## Text section:
● ● ●
In an example, the frequency range of the test signal is 1 Hz to 80 Hz. 10 frequency points are determined within the frequency range, and the test signal is sampled at each frequency point via the tested signal acquisition unit and the reference signal acquisition unit, where the tested signal acquisition unit obtains 10 first sampled signals through sampling, and the reference signal acquisition unit obtains 10 second sampled signals through sampling.

In an example, the plurality of frequency points may be uniformly distributed within the frequency range of the test signal. For example, starting from a lower limit of the frequency range, one frequency point is determined at an interval of one frequency width threshold. In another example, the plurality of frequency points are non-uniformly distributed within the frequency range of the test signal. For example, many frequency points are distributed near 50 Hz and/or 60 Hz, to ensure measurement accuracy of the electronic transformer for common currents or voltages of the frequencies of 50 Hz and 60 Hz.

Step 303: Determine, based on the first sampled signal and the second sampled signal that correspond to a same frequency point, an amplitude and a phase angle of the first sampled signal.

The tested signal acquisition unit and the reference signal acquisition unit are connected to the same analog-to-digital conversion unit. After the first sampled signals and the second sampled signals are sent to the analog-to-digital conversion unit, the analog-to-digital conversion unit converts the first sampled signals and the second sampled signals into digital signals, and sends the digital signals obtained through conversion to a signal processing module. The signal processing module may calculate amplitudes of the first sampled signals, and calculate a phase angle difference between the first sampled signal and the second sampled signal that correspond to the same frequency point. A phase angle of the second sampled signal may be determined based on the parameters of the reference signal acquisition unit and the injected signal, so that the phase angle of the first sampled signal may be determined based on the phase angle difference between the first sampled signal and the second sampled signal and the phase angle of the second sampled signal.

It should be noted that the amplitudes of the first sampled signal, phase angle differences between the first sampled signals and the second sampled signals, and phase angles of the second sampled signals may be calculated in any appropriate manner. This is not limited in this embodiment of this application.
● ● ●
(Chart comprehension records)

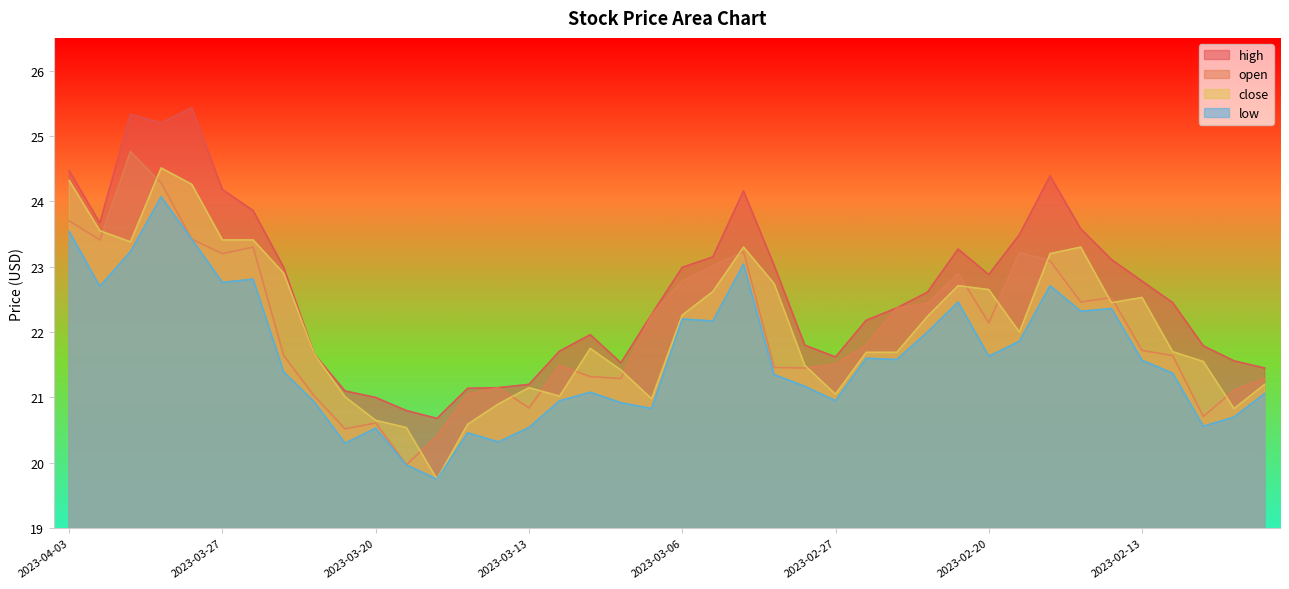

Which series has the largest range (max minus min)?

open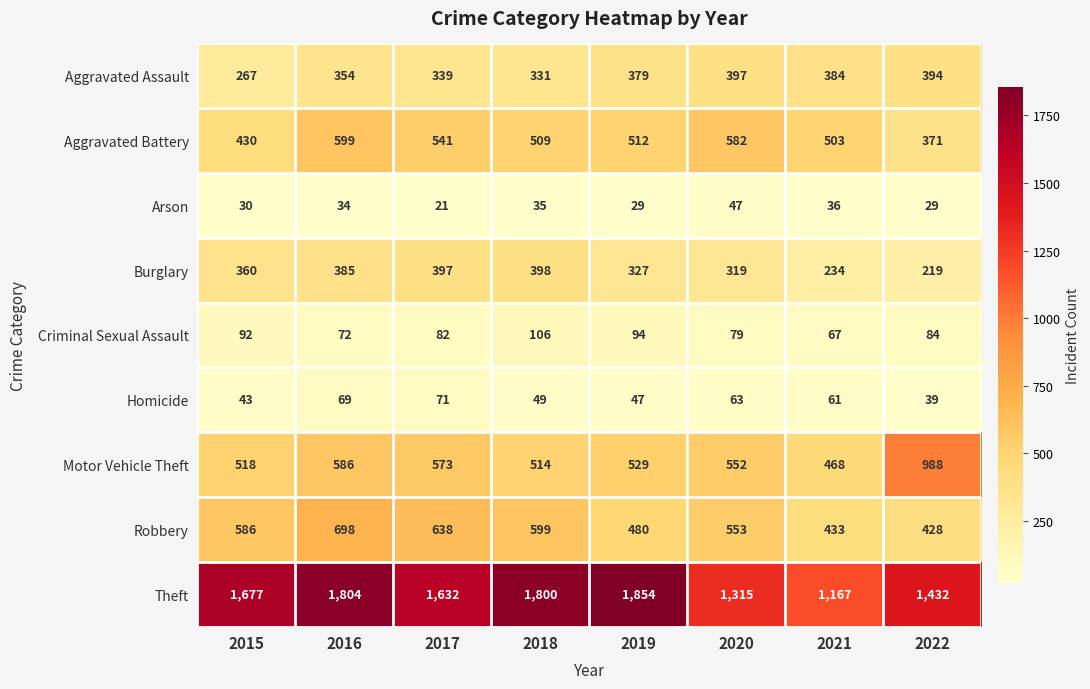

How many categories are shown in the chart?

8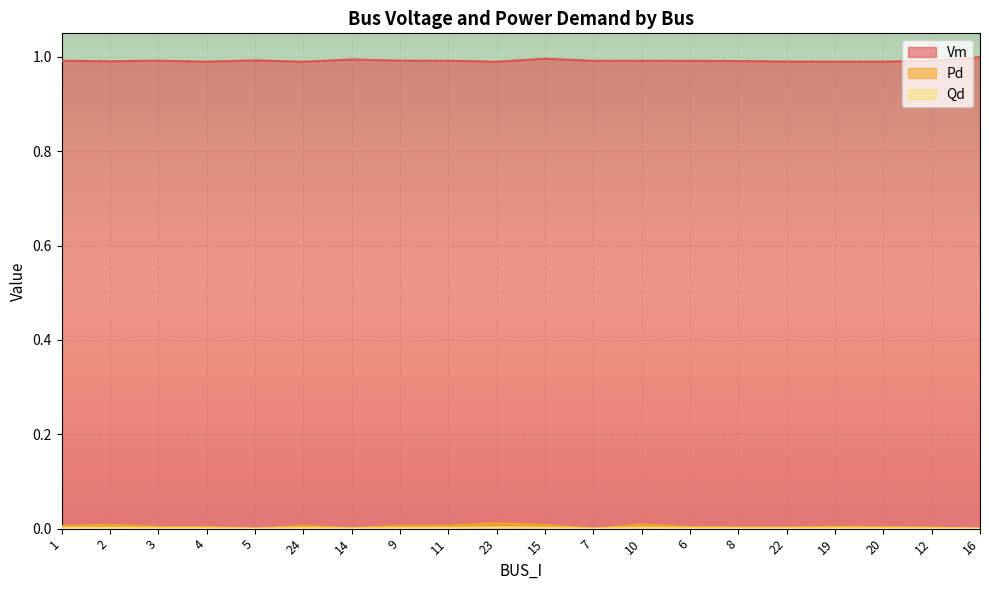

What position from the right is 19?

4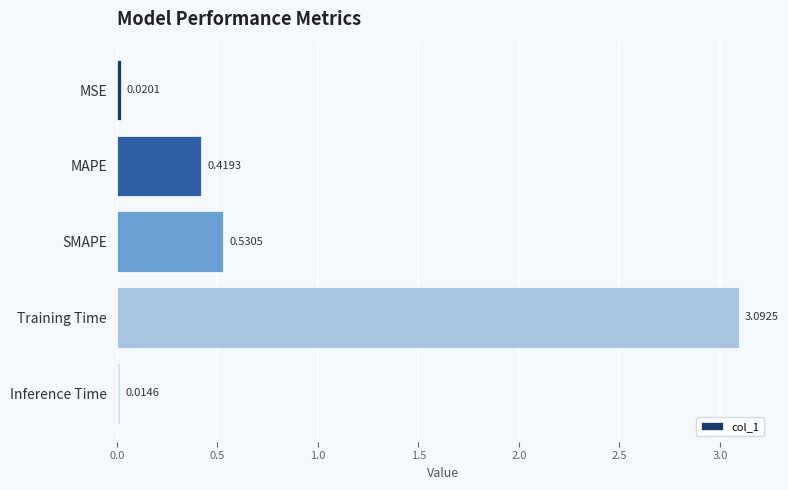

What is the greatest value displayed?

3.1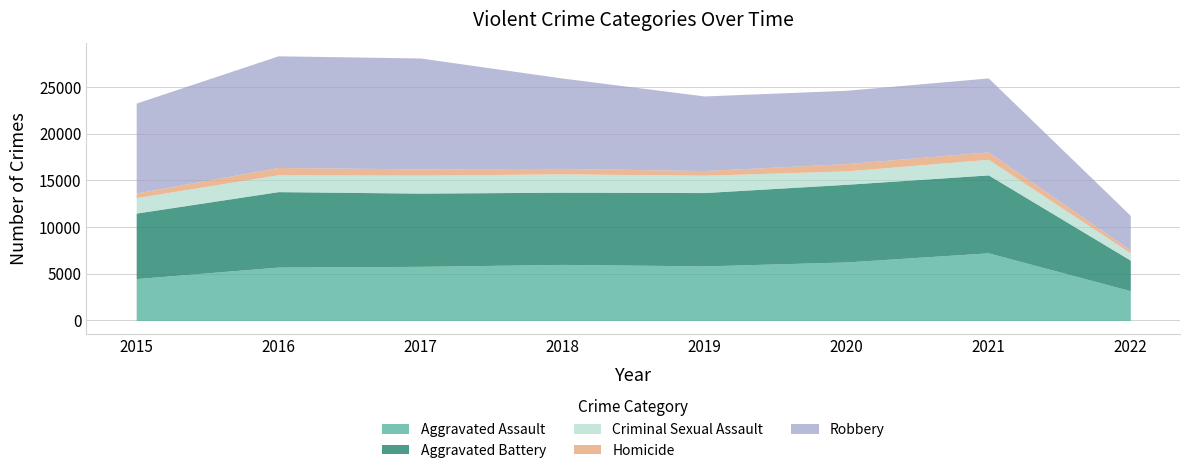

Which label corresponds to the largest value in the chart?

2016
● ● ●
## Exercise directions:
In the passage on electronic transformer testing, which unit are both the tested signal acquisition unit and the reference signal acquisition unit connected to? The records are not needed for this task.

## Reply to the task:
The same analog-to-digital conversion unit.